The point is, new media isn't suddenly allowing service members to publicly disagree with senior leaders. They've always been able to do that. It just makes it more visible, and much faster. So you have two choices: You can clam up and say nothing; or you can voice your opinion in a way that appeals to more people, so fewer thinking people will be tempted to mashup what you say. Note here that controlling people so they don't publicly disagree with you is not an available option.

The second gargantuan stumbling block for management unaccustomed to social media is the labor-intensive nature of the space. This is not a "set it and forget it" world. It's an ongoing conversation, 27/7, and many service members can, and do, play. If you want to be a part of the conversation, not only must your content be relevant, it must also be fresh. And frequently "fresh," in this space, means minutes. This is a far cry from the months most organizations are used to having to respond to a shift in the politics, or in public opinion. Because there's so much to keep up with, and so much to respond to, social media is a difficult place for the top-down, micro-management inclined. There's no time for a committee to debate and tweak every Tweet -- because by the time that's done, the Tweet is irrelevant. The world has moved on. We speak of having an agile force, ready to rapidly meet any threat out there—and yet we get a huge “FAIL!” when it comes to information operations. (In military parlance, we are a “U” on our QTB analysis for information operations.”)

A perfect example here is “TroopTube.” The military set up a place to post our own videos—an ACU-cloned YouTube. The problem of course, is that they also decided that all submissions would be screened for appropriateness and content. You also can’t post anonymously. So…TroopTube is a huge failure. It has plenty of command messages, and a few videos worth watching, but the vast majority of it is simply the party line. No room for discourse, just top-down information flow.

An understanding of the space is necessary before any organization can effectively employ the tools of the space. Buying a new set of golf clubs doesn't make you Tiger Woods. The tools are just tools -- but the space is made up of people, all of whom have opinions you hope to sway. They've created the space, and they have rules for it. If you're not willing to play by the prevailing, and constantly changing, rules of the space, you're going to lose very quickly. The people who know the rules of the space best are the people who live in the space. In most long-established organizations, those people are the youngest people in the place. They're almost never in upper management. Seriously, apply the COIN manual to this. Information Operations is what dominates the COIN battlespace—why can’t we see that new media is the same thing; an information operations battlespace where our silence, or worse, our ineptitude, hurts us at home and abroad?

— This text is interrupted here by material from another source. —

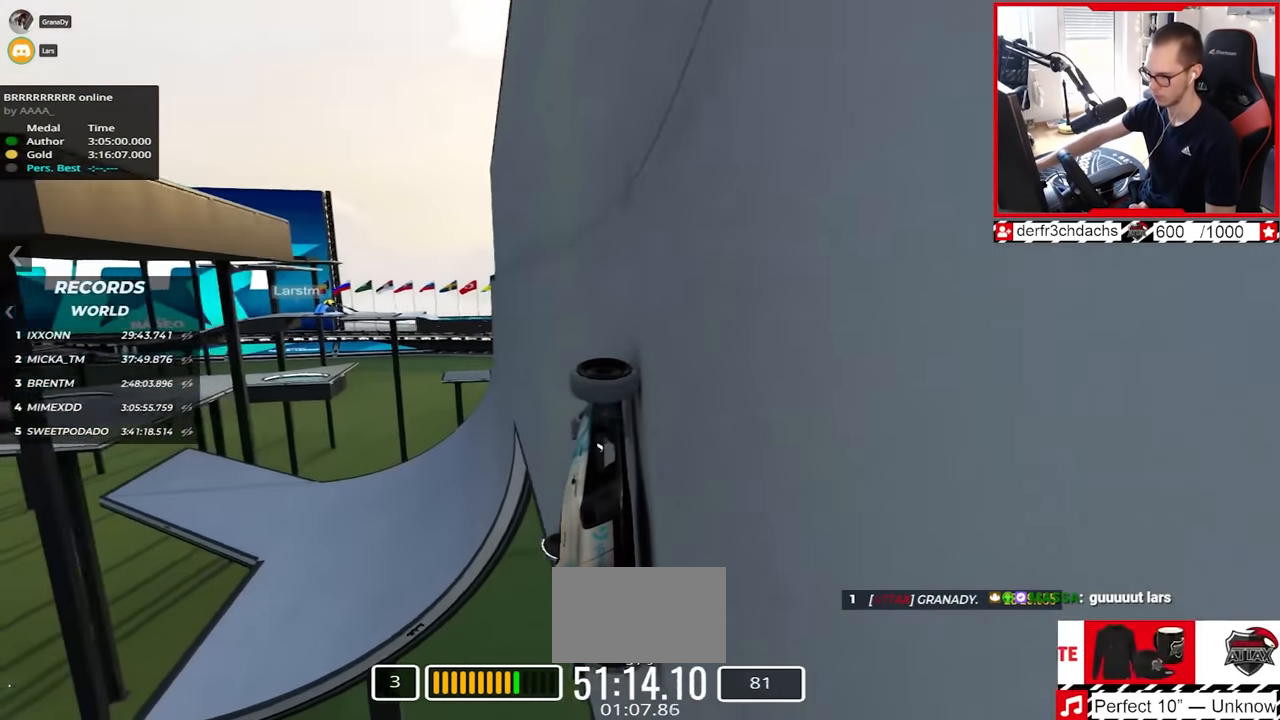
{"keys": ["up"], "events": [[317, "left", "up"]]}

Another thought goes along this thread to illustrate the colossal undertaking that is adapting to new media. The Army’s CENTCOM Public Affairs office has a pretty decent website, a host of bloggers who receive their dispatches and good-news stories. Unfortunately, they don’t often tell the bad news stories, or respond to them. In a world where silence is consent, taking the “high road” of not responding is simply not a viable course of action.

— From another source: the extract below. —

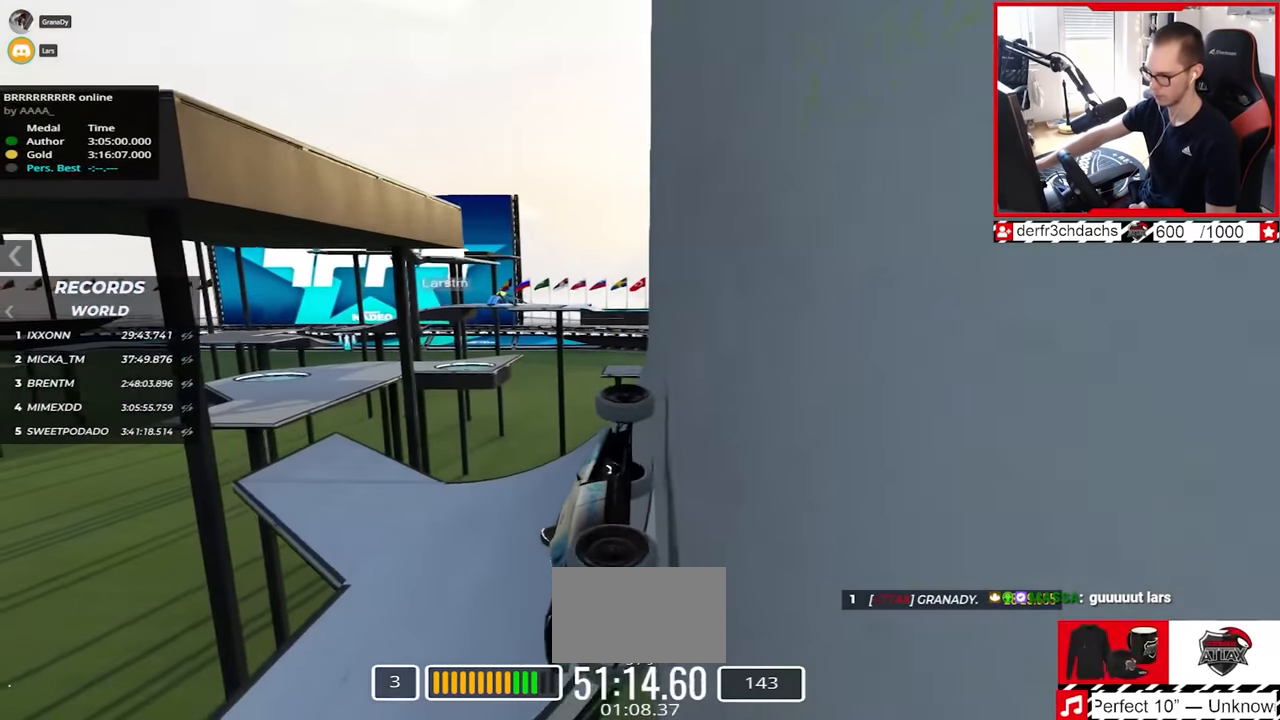
{"keys": ["up"], "events": [[183, "left", "down"], [383, "left", "up"]]}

To illustrate the challenges we face, can you imagine the current senior staffer, who can call a multi-hundred page operations order a “five paragraph OPORDER” trying to cram a coherent idea into a 140-word tweet?

Social media favors nimble organizations that are not afraid to share opinions that brew from the bottom of the organization up. Which isn't the picture of a typical old-school policymaker, and certainly isn't the picture most people have of the Pentagon.

Adapted from this piece I found on Hugh Hewitt.